HKMA Fund Sale Misconduct Risks

On Dec. 21, HKMA warned misconduct risks in selling of funds.

  • HKMA letter to draw attention to misconduct risk in selling of investment funds.
  • Provide guidance on expected standard of prevention and management of risk.
  • Reminded registered institutions (RIs) to ensure investment recommendations,
    or solicitation for customers were reasonable in all circumstances.
  • Firms must act with due skill, care and diligence and in the best interest of their
    customers, and avoid conflicts of interest with customers, ensure fairly treated.


  • Senior management should assume responsibility in ensuring appropriate firm
    policies and procedure in place, and effectively guard against churning by fund.
  • Sufficient management oversight is to be exercised so red flags are brought to
    management attention for timely review, follow-up, implement remedial action.

Monitoring and Review

  • Firms should conduct independent monitoring, reviews, and ensure monitoring
    and review mechanisms effective, for purpose of identifying suspicious trading.
  • Management information system (MIS) reports should be properly designed so
    that suspicious trading patterns or potential churning trades could be captured.
  • Parameters or thresholds used in generating MIS reports should be reasonable.
  • On identification of suspicious trade pattern or a potential or actual investment
    fund churning activity, adequate and timely follow-up actions should be taken.
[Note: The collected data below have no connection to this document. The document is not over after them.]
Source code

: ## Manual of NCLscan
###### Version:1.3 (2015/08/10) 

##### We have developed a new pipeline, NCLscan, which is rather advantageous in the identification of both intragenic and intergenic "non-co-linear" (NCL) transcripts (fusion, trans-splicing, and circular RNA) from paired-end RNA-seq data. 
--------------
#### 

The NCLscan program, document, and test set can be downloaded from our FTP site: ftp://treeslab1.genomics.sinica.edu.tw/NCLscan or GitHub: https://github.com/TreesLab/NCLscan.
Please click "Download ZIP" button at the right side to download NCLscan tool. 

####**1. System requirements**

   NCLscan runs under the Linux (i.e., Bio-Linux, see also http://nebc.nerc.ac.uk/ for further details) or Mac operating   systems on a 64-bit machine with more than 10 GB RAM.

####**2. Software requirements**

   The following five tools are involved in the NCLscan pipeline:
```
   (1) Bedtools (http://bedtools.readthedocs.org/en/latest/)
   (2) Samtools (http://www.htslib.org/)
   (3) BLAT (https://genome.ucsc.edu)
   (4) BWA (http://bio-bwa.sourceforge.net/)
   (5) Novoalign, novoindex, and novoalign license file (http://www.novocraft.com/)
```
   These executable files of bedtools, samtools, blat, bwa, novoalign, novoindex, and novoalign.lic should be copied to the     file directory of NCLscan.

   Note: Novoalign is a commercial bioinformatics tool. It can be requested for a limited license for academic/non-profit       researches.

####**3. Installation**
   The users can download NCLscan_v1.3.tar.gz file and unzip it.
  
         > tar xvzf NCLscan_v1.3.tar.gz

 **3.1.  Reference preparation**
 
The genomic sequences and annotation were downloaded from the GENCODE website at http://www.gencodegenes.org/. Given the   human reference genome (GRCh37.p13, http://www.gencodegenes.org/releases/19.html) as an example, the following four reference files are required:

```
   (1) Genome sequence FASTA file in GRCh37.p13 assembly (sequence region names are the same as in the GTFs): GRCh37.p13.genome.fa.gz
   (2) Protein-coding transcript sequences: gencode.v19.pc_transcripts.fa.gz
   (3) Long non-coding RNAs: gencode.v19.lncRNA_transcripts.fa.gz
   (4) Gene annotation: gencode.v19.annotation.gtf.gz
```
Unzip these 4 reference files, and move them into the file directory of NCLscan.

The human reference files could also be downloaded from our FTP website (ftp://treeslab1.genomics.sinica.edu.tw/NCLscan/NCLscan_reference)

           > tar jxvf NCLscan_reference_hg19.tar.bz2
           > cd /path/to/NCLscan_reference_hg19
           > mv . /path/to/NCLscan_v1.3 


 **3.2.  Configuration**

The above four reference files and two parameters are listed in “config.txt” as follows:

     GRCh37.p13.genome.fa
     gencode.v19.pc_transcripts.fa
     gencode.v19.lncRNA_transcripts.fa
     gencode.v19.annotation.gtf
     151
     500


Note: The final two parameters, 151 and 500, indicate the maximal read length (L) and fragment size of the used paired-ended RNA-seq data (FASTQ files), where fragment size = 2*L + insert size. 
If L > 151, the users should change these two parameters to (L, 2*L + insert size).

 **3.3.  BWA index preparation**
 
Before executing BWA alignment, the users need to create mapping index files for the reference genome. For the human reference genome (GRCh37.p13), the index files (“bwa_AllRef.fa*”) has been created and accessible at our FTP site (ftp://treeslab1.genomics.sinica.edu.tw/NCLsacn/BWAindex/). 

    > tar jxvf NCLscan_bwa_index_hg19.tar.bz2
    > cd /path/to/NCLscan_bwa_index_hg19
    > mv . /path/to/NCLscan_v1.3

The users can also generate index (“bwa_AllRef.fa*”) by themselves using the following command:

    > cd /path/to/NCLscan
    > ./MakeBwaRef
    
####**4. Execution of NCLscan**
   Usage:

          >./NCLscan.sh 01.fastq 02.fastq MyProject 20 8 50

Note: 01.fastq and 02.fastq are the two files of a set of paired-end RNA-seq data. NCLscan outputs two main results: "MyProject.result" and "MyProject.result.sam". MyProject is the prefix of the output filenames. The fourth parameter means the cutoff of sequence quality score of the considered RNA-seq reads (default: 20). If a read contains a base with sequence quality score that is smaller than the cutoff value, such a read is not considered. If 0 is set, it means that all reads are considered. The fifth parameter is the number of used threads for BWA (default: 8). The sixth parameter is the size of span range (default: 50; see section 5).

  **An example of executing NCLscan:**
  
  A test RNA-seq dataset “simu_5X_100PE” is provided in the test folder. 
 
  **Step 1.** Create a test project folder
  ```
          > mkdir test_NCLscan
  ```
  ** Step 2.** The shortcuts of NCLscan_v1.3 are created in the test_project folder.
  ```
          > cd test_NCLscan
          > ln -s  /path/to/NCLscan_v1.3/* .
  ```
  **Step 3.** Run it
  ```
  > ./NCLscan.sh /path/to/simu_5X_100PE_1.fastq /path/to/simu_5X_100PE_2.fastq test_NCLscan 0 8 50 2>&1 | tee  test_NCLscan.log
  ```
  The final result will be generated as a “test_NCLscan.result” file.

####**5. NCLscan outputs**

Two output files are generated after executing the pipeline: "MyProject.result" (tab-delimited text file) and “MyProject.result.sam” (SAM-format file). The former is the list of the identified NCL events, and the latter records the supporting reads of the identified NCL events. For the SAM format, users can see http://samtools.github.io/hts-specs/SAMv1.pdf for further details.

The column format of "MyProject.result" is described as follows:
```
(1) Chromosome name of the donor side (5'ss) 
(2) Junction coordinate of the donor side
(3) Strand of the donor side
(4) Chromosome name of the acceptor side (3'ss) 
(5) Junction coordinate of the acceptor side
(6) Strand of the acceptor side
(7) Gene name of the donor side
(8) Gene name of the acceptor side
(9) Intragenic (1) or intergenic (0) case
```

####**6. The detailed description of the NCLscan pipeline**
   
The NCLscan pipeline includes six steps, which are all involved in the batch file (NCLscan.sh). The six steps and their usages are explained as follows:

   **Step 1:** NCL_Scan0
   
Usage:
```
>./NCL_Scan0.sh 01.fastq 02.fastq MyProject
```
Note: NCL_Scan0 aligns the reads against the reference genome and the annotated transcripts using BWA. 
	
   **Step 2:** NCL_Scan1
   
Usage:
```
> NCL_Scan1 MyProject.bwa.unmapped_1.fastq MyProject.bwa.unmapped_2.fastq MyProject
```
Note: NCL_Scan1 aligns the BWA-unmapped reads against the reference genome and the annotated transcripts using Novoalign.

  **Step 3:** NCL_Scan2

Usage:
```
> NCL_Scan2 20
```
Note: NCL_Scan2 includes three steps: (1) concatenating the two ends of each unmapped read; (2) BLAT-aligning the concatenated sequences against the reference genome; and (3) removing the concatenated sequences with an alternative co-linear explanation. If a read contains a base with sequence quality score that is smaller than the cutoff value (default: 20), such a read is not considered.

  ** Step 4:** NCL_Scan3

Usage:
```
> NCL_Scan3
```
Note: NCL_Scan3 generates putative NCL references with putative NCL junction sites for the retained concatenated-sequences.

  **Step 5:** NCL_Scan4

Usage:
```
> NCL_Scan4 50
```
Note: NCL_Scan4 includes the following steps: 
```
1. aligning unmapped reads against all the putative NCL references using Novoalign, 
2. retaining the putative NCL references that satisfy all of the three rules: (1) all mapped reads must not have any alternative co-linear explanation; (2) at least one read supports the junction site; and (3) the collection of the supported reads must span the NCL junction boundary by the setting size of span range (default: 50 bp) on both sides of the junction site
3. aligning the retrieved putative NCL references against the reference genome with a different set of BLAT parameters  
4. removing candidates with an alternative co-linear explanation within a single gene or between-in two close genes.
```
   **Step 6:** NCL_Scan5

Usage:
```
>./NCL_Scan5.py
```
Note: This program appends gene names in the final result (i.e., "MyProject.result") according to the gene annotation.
Incentive Systems and Feedback

  • Firms should ensure sales targets are realistic, especially amidst a challenging
    business environment, and avoid setting target on specific investment product.
  • Incentive system is properly structured to ensure non-financial performance of
    staff form a significant part of overall performance measurement, good conduct.
  • Clear and appropriate consequences for individuals engaging in misconduct, or
    undesirable/unacceptable behaviors should be established, and communicated.
  • An effective feedback mechanism, including whistleblowing, escalation policy, to
    be in place to encourage timely reporting of misconduct or malpractice identified.

Staff Training

  • Firms should give adequate, appropriate training for relevant staff, in front line
    control functions, to ensure adequate understanding of regulatory requirements.
  • Besides, training program should aim to cultivate a sound culture within the RI.
  • Should also help sales staff properly assess suitability of investment solicitations
    or recommendations to customers, include circumstances to be duly considered.
  • Firms should review policies, procedures, systems and controls, make necessary
    enhancement to ensure compliance with regulatory requirements and standards.
  • HKMA will continue to monitor RIs’ selling practices and compliance with circular.